Klopp lässt Piszczek Zeit bis Freitagvormittag

Von Boris Rupert (Dortmund) mit Fotos von Hans Zaremba (Lippstadt)

Ob Lukasz Piszczek im Auftaktspiel gegen Werder Bremen mitwirken kann, entscheidet sich möglicherweise erst am Freitagvormittag. Der polnische Nationalspieler zog sich am Dienstag eine leichte Zerrung in der Oberschenkelmuskulatur zu, pausiert am heutigen Mittwoch und wird ‘unter Umständen am Donnerstag’, so Jürgen Klopp, einen Trainingsversuch starten. Er drückt dabei nicht aufs Tempo.

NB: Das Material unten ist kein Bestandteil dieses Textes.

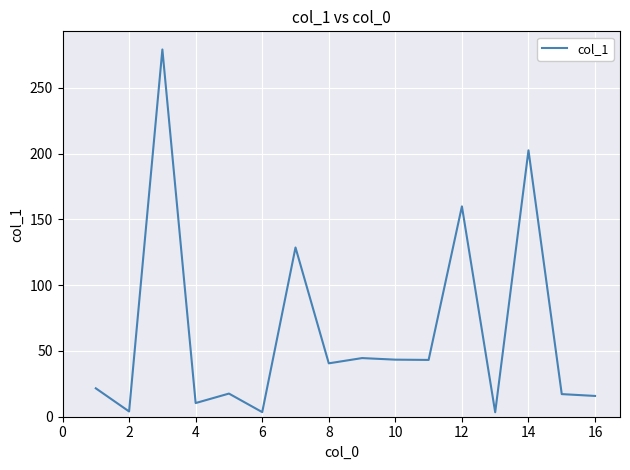

What is the difference between the maximum and minimum values?

275.9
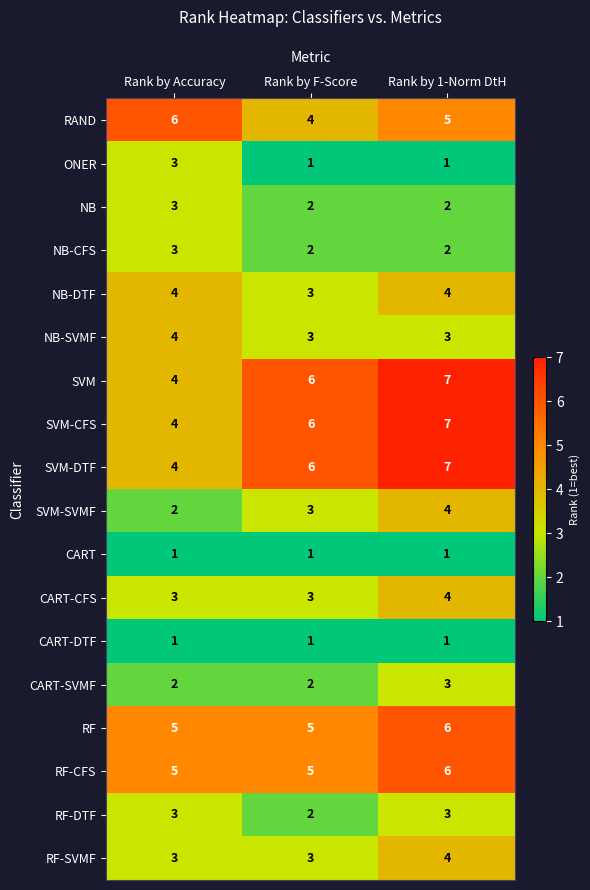

Is it true that SVM-CFS equals 4 at Rank by 1-Norm DtH?

False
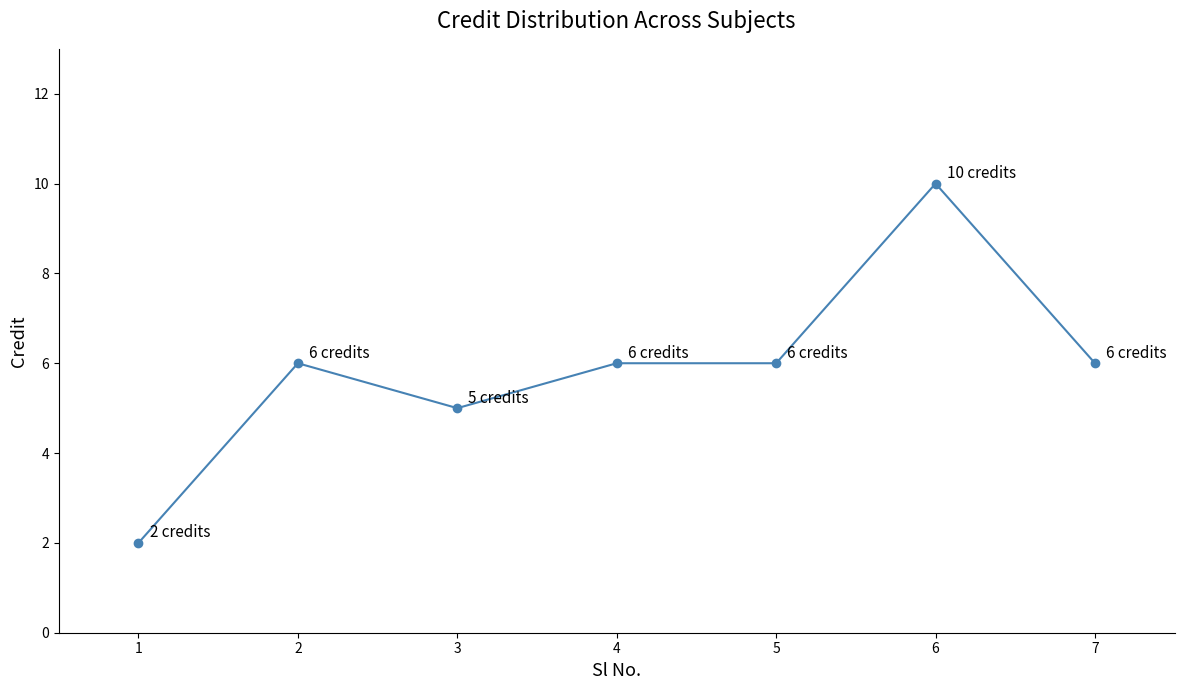

Approximately how many times larger is the value at 4 compared to 5?

1.0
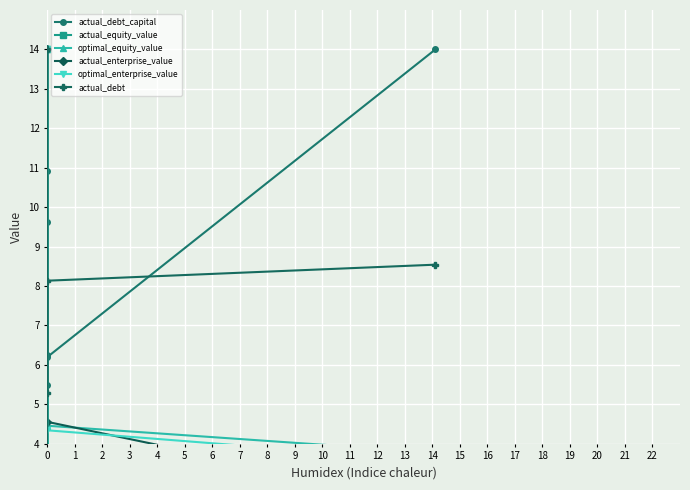

Where do actual_debt and actual_equity_value first cross each other?

0 and 0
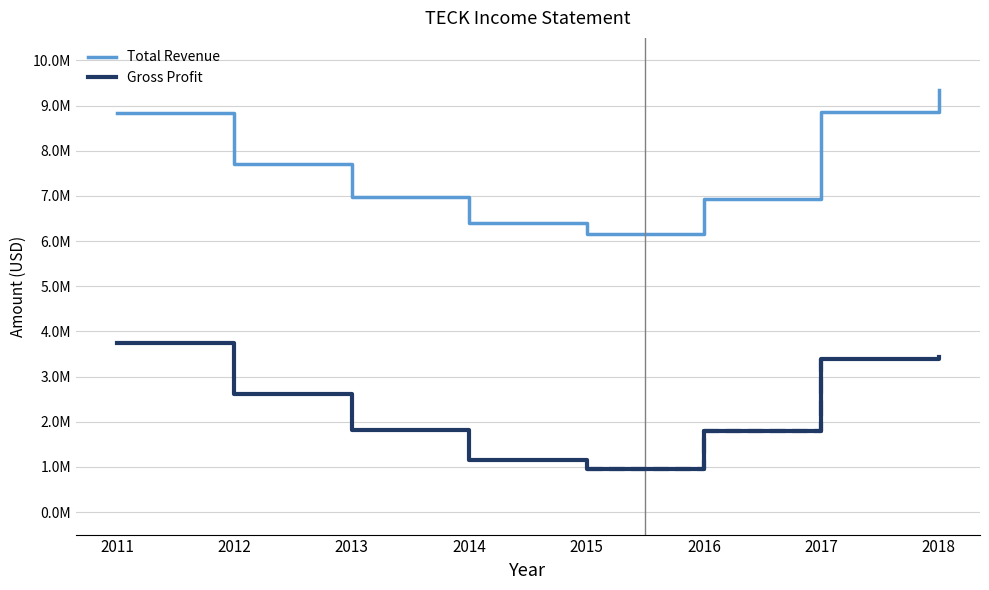

What is the sum of the Gross Profit values at 2013 and 2015?

2757300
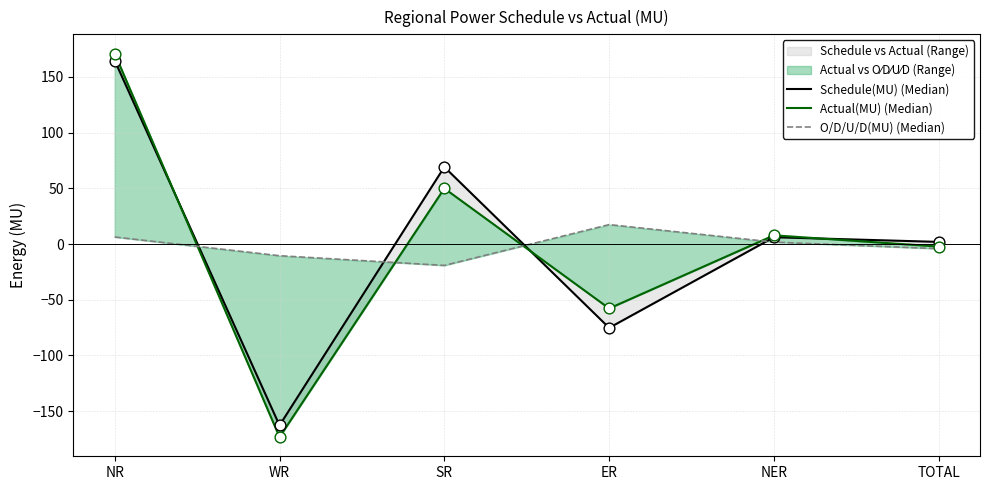

Is the value of Actual(MU) (Median) at SR greater than the value of Schedule(MU) (Median) at TOTAL?

Yes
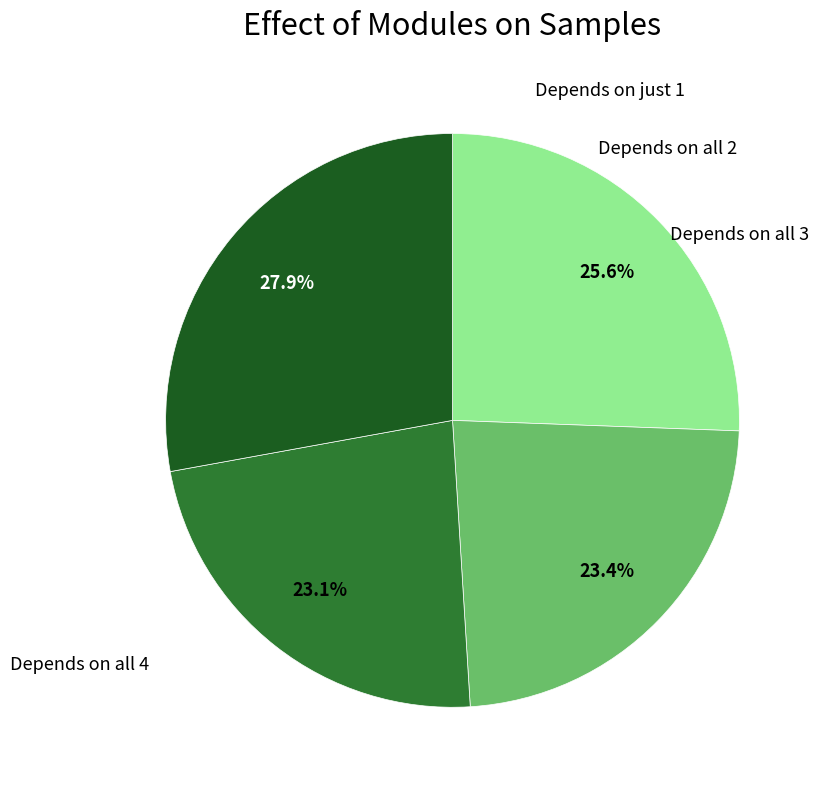

How many slices are in this pie chart?

4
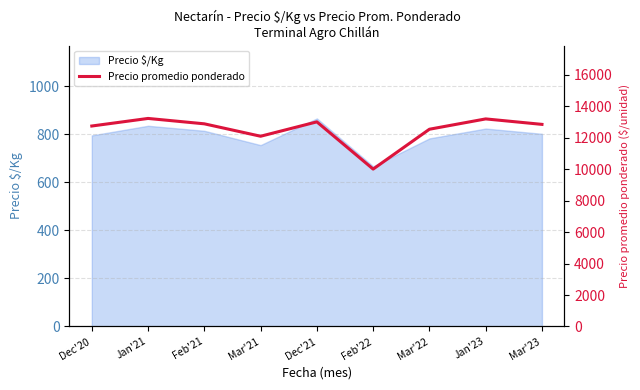

At which category does the data reach its first local peak?

Jan'21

Rückblick auf den 5. August 2011:Damals eröffnete der BVB die Saison seiner achten Meisterschaft mit dem Spiel gegen den HSV und holte gleich einer Dreier.

Alternativen

Dem Trainer würde es auch reichen, wenn sich Piszczek erst am Spieltag zurückmeldet. ‘Wir haben am Freitagvormittag noch eine Einheit’, verdeutlicht Klopp. Erst danach wird die Entscheidung fallen, ob der torgefährlichste Abwehrspieler der zurückliegenden Saison spielen kann oder nicht. Dass Kevin Großkreutz in diversen Medien als potenzieller Vertreter gehandelt wird, bezeichnet der Trainer als ‘reine Interpretation’. Großkreutz hatte am Dienstag im Trainingsspiel Piszczeks Position übernommen, weil dessen etatmäßiger ‘Back-Up’ Oliver Kirch im anderen Team aktiv war.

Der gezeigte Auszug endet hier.